Spin-Orbit Coupling in Hydrogen Atom: Understanding the Calculation

[Viona]

Homework Statement

Why we calculate the magnetic field of the proton (B) using the angular momentum of the electron (L)?

Relevant Equations

Why we had to do this calculations in the rest frame
of the electron?

I was reading in the Book: Introduction to Quantum Mechanics by David J. Griffiths. In chapter Time-independent Perturbation Theory, Section: Spin -Orbit Coupling. I understood that the spin–orbit coupling in Hydrogen atom arises from the interaction between the electron’s spin magnetic moment, and the proton’s orbital magnetic field B. But I did not understand why He calculated the magnetic field of the proton (B) using the angular momentum of the electron (L)! Please see the attached pictures. Thank you!

 

[kuruman]

You can answer your question by looking at the derivation. The expression $B=\dfrac{\mu_0I}{2r}$ gives the B-field at the center of a loop of radius $r$. That is why one starts in the reference frame of the electron. The question then is, what do we do with the current $I$ which is not a quantum mechanical operator? The answer to that is, cast the current in terms of the angular momentum of the electron which is a quantum mechanical operator. One can use the angular momentum of the electron $L=m_evr$ because the period $T$ of the electron around the proton is the same as the period of the proton around the electron.

 

[Viona]

You can answer your question by looking at the derivation. The expression $B=\dfrac{\mu_0I}{2r}$ gives the B-field at the center of a loop of radius $r$. That is why one starts in the reference frame of the electron. The question then is, what do we do with the current $I$ which is not a quantum mechanical operator? The answer to that is, cast the current in terms of the angular momentum of the electron which is a quantum mechanical operator. One can use the angular momentum of the electron $L=m_evr$ because the period $T$ of the electron around the proton is the same as the period of the proton around the electron.

I though the periodic time and the radius of the rotation are affected by the relativistic motion, so the periodic time from the point view of the electron will be different from the point view of the proton.

 

[DrClaude]

I though the periodic time and the radius of the rotation are affected by the relativistic motion, so the periodic time from the point view of the electron will be different from the point view of the proton.

This is non-relativistic quantum mechanics.

 

[Viona]

You can answer your question by looking at the derivation. The expression $B=\dfrac{\mu_0I}{2r}$ gives the B-field at the center of a loop of radius $r$. That is why one starts in the reference frame of the electron. The question then is, what do we do with the current $I$ which is not a quantum mechanical operator? The answer to that is, cast the current in terms of the angular momentum of the electron which is a quantum mechanical operator. One can use the angular momentum of the electron $L=m_evr$ because the period $T$ of the electron around the proton is the same as the period of the proton around the electron.

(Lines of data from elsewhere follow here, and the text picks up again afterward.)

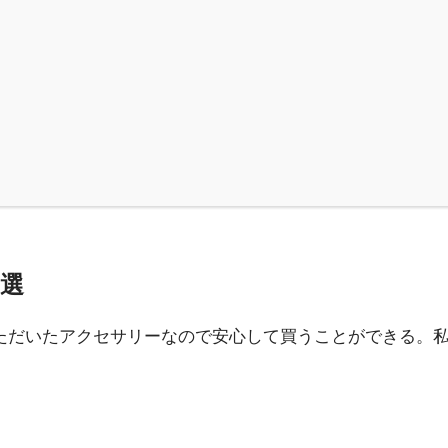
」
３選
ていただいたアクセサリーなので安心して買うことができる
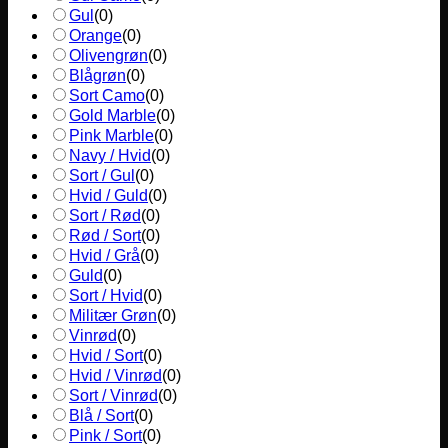
Gul
(
0
)
Orange
(
0
)
Olivengrøn
(
0
)
Blågrøn
(
0
)
Sort Camo
(
0
)
Gold Marble
(
0
)
Pink Marble
(
0
)
Navy / Hvid
(
0
)
Sort / Gul
(
0
)
Hvid / Guld
(
0
)
Sort / Rød
(
0
)
Rød / Sort
(
0
)
Hvid / Grå
(
0
)
Guld
(
0
)
Sort / Hvid
(
0
)
Militær Grøn
(
0
)
Vinrød
(
0
)
Hvid / Sort
(
0
)
Hvid / Vinrød
(
0
)
Sort / Vinrød
(
0
)
Blå / Sort
(
0
)
Pink / Sort
(
0
)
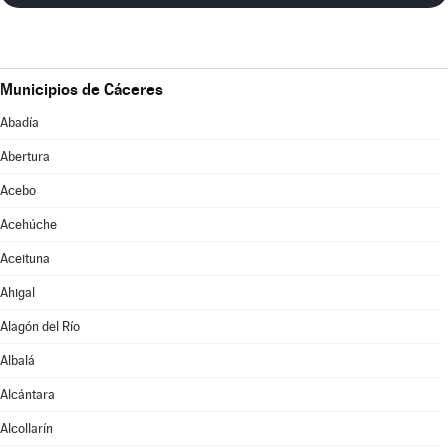
Municipios de Cáceres
Abadía
Abertura
Acebo
Acehúche
Aceituna
Ahigal
Alagón del Río
Albalá
Alcántara
Alcollarín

Yes the period the same. But The direction of the angular momentum is parallel to the direction of the magnetic field, then the electron orbital momentum vector should point to the opposite direction?

 

[DrClaude]

then the electron orbital momentum vector should point to the opposite direction?

Why would it point in the opposite direction?

 

[Viona]

Why would it point in the opposite direction?

Sorry, the electron's orbital momentum points in the same direction of the magnetic field. Thanks!